顧客の思い出づくりに寄与する体験型レジャー施設

 (株)マザー牧場は千葉県富津市にあり、牧場をテーマとするファーム系テーマパークとして、首都圏では名の知られたレジャー施設だ。同牧場は東京タワーを経営する日本電波塔グループの観光牧場であり、産経新聞や東京タワーを創業した実業家・政治家であった前田久吉氏が、千葉県鹿野山一帯の地域開発と社会還元の一環として1962年に開設した。マザー牧場という名称は、牛が飼えず貧しかった幼少時の母の苦労に感謝し、亡き母に捧げる牧場という気持ちを込めて名付けられたという。
 同牧場のキャッチフレーズは「花と動物たちのエンターテインメントファーム」。鹿野山に広がる東京ドーム約60個分の広大な敷地に、ウシをはじめヒツジ、ウマ、ブタなどさまざまな動物が飼育されている。また、関東最大規模の菜の花畑に加え、サクラ、サルビア、コスモス、アジサイなど四季を通じてさまざまな花が観賞できるほか、花摘みや味覚狩り、体験工房など各種体験もできるレジャー施設牧場となっている。
 同牧場の入場者数は天候に大きく左右されるが、土日祝日では1日当たり4,000~5,000人。花の開花する初春や夏のイベント時期は1日平均1万人前後、5月の大型連休期間は1日平均3万人と年間を通じてのピークを迎える。
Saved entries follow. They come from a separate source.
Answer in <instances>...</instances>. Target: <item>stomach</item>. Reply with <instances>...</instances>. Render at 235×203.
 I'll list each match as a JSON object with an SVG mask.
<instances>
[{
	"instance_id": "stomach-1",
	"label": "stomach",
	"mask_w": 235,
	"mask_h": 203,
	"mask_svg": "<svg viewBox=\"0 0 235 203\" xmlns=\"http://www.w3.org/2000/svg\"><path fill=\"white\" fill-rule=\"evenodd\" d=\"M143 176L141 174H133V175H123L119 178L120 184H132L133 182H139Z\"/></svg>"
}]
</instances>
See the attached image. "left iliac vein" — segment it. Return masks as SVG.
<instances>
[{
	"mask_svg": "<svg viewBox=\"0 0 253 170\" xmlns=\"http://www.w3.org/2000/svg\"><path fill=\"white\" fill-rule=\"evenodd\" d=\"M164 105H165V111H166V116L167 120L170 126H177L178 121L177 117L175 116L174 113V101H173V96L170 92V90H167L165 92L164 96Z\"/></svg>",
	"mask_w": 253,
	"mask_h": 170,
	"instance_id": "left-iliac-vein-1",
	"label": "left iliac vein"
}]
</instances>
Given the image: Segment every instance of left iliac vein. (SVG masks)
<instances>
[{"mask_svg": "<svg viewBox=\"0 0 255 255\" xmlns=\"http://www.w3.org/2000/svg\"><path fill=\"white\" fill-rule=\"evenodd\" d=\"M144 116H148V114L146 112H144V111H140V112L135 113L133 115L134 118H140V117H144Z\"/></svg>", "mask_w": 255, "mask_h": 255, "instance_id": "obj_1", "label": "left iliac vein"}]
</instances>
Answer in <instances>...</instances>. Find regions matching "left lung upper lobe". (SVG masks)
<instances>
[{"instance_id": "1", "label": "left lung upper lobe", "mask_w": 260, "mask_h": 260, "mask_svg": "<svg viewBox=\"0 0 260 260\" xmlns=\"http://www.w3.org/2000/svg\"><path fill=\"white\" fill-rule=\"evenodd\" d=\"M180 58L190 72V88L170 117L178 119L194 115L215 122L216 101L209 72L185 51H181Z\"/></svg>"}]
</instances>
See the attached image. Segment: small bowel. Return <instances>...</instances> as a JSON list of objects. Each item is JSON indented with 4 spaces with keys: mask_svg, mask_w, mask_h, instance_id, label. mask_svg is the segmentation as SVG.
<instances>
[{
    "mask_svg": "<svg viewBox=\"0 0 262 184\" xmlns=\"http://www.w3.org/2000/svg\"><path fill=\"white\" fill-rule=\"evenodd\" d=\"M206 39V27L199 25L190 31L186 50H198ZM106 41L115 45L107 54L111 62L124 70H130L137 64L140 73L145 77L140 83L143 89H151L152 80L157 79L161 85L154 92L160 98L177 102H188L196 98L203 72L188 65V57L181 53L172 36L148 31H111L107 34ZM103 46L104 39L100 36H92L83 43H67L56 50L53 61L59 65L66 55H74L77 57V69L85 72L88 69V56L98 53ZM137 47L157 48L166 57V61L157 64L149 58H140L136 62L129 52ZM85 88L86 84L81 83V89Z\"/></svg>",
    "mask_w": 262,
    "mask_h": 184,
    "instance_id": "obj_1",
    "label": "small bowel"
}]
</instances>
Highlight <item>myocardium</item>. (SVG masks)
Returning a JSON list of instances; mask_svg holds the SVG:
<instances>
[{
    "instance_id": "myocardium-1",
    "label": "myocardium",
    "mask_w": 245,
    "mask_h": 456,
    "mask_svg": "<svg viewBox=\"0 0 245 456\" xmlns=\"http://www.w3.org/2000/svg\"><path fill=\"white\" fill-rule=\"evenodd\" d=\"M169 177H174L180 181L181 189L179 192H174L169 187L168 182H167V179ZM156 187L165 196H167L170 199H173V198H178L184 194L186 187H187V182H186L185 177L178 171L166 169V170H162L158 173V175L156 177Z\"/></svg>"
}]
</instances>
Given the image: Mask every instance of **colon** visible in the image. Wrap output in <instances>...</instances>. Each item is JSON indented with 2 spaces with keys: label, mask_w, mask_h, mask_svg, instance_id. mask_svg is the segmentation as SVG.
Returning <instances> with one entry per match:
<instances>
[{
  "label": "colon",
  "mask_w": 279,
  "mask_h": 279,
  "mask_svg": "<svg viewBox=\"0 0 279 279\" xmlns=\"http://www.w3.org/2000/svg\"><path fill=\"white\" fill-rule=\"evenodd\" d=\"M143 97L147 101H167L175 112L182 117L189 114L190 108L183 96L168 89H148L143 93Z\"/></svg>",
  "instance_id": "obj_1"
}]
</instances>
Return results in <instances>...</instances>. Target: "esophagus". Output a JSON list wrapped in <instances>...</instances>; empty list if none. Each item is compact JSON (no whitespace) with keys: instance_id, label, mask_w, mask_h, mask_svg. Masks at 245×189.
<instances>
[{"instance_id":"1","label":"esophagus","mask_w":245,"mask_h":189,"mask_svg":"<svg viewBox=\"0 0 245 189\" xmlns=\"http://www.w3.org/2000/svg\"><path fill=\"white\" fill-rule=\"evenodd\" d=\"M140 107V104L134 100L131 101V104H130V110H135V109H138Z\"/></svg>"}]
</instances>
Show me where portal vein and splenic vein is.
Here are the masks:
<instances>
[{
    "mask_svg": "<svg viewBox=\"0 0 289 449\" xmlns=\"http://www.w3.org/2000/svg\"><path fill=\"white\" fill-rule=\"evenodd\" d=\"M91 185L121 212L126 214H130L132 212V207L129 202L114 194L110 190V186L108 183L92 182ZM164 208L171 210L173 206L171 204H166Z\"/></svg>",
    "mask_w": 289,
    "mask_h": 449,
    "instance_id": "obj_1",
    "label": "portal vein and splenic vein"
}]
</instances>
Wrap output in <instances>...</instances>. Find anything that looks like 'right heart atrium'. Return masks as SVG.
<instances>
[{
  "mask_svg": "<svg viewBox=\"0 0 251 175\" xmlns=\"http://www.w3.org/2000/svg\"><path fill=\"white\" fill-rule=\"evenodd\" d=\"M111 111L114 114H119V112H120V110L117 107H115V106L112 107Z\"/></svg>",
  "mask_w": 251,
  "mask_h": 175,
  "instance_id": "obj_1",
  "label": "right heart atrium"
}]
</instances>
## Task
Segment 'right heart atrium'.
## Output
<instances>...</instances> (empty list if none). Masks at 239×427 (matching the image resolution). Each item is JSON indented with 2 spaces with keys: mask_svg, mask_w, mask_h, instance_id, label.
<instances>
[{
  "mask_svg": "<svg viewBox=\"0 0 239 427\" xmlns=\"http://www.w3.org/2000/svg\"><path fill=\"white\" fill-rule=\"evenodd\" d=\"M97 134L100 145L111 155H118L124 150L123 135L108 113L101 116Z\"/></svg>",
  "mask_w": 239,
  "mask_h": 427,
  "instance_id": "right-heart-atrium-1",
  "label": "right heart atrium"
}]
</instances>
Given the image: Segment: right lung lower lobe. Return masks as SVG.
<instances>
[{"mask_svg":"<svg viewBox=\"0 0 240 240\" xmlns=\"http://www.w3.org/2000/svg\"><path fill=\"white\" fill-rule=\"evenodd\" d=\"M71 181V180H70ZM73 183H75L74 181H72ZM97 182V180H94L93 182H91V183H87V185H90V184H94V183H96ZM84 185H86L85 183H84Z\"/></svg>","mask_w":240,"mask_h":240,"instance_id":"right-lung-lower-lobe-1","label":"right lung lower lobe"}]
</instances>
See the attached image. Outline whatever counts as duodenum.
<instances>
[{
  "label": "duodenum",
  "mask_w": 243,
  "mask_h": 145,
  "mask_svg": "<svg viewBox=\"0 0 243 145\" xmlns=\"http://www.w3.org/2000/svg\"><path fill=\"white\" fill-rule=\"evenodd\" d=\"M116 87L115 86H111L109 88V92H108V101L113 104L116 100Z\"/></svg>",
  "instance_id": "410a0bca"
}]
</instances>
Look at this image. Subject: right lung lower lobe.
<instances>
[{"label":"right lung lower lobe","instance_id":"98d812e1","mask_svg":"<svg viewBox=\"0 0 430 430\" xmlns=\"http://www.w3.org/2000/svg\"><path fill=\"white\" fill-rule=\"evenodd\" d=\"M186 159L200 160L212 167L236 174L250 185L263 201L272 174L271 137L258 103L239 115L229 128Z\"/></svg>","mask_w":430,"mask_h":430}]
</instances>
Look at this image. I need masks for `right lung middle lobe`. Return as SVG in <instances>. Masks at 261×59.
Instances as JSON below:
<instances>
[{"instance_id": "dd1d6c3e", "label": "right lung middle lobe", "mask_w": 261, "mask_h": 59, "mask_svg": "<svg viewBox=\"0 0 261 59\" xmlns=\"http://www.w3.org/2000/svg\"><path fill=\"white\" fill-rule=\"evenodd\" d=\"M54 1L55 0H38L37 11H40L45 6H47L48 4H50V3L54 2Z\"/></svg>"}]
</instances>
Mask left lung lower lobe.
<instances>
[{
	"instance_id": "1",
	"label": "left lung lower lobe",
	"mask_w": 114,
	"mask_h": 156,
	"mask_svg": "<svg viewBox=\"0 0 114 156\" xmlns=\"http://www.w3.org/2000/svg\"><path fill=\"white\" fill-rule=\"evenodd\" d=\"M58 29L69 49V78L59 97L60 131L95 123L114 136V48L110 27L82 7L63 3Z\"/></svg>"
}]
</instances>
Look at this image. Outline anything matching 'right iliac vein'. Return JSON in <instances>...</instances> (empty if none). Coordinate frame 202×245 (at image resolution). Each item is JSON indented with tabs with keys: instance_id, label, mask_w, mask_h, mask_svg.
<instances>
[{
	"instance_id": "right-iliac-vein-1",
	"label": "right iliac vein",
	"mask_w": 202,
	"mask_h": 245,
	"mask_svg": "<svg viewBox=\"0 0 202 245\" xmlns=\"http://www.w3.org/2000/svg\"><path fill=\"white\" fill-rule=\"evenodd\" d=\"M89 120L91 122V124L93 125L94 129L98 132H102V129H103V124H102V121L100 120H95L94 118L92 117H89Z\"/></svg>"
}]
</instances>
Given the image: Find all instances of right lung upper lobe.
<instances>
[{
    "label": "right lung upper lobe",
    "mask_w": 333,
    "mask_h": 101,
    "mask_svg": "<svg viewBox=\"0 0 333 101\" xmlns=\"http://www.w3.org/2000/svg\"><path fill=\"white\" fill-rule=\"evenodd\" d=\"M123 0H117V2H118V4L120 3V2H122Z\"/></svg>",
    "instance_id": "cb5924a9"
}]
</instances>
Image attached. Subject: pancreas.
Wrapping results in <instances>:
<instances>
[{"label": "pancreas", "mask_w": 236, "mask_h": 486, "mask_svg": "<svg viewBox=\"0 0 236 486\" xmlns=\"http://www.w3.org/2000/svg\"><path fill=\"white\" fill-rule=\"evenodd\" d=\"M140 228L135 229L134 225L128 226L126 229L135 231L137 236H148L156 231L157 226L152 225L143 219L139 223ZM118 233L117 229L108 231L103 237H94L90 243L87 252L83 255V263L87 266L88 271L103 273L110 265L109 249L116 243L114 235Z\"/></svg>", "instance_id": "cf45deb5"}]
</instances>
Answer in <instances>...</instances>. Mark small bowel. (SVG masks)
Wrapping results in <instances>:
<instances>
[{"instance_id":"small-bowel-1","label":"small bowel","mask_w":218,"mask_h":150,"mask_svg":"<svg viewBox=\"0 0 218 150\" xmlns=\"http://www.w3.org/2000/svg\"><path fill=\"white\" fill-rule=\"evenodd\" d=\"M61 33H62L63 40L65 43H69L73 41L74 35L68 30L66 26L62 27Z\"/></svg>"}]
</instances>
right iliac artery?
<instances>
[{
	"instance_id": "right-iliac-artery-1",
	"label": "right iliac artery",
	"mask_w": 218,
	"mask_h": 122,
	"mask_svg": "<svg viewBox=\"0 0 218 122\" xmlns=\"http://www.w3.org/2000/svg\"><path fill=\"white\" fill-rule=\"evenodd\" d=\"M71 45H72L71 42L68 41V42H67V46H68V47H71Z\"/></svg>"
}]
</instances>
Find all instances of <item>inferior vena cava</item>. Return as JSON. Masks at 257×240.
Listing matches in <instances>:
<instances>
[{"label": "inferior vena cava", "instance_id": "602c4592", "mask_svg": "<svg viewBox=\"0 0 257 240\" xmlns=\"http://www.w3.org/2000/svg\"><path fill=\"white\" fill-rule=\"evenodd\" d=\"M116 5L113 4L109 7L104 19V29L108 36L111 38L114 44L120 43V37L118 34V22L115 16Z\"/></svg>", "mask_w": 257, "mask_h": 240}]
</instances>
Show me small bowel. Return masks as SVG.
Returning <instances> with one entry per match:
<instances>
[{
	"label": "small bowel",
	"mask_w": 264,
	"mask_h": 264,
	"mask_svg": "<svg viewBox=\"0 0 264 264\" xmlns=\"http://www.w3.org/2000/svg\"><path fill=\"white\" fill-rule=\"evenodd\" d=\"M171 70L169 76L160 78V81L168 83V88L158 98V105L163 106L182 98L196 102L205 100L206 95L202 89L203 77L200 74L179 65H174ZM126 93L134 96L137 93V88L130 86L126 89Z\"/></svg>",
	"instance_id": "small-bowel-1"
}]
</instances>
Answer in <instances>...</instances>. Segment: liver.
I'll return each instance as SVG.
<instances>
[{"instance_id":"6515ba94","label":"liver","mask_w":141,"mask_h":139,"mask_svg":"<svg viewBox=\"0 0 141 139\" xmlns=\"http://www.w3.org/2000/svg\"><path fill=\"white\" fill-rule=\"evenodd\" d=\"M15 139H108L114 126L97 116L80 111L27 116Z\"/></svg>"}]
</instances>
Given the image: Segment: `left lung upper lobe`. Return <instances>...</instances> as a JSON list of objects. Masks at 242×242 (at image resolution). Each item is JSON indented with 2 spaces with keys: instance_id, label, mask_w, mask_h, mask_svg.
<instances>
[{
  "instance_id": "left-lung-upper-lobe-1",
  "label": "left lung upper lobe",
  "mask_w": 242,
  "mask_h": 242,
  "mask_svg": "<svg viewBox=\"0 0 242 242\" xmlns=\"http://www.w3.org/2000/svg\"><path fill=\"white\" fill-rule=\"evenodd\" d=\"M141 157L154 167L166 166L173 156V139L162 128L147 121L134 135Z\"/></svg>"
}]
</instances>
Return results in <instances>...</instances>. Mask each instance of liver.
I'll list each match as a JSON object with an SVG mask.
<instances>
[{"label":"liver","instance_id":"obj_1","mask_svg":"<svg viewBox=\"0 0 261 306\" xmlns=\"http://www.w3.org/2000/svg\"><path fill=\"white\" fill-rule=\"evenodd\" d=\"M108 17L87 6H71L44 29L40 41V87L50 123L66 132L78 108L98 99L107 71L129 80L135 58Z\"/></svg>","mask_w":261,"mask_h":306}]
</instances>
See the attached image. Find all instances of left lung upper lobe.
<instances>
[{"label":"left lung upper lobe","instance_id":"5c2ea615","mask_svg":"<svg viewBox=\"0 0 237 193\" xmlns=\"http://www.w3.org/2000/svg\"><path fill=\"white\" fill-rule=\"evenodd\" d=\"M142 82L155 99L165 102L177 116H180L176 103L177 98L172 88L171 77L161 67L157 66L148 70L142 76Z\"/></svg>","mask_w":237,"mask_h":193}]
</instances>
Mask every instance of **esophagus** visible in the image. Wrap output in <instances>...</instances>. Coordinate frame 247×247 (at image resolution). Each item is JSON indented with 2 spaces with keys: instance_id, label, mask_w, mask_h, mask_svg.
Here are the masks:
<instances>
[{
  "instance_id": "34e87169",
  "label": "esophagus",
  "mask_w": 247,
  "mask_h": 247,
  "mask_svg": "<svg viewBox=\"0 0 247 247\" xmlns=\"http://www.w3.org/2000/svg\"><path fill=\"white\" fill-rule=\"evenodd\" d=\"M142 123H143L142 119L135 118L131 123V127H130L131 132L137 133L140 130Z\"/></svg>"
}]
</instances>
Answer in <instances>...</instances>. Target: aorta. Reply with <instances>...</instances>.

年間入場者数は約90万人で、そのうちの約20万人が団体客とのこと。
 入場者属性は、ファミリー層を中心に若年層や中高年層など幅広い世代をカバーしており、近年は体験型レジャー施設としての特徴から、首都圏の学校関係の遠足先として常に人気を博している。同牧場では、場内におけるさまざまな体験が、口コミを促進すると同時に、リピーターづくりにつながっていると認識している。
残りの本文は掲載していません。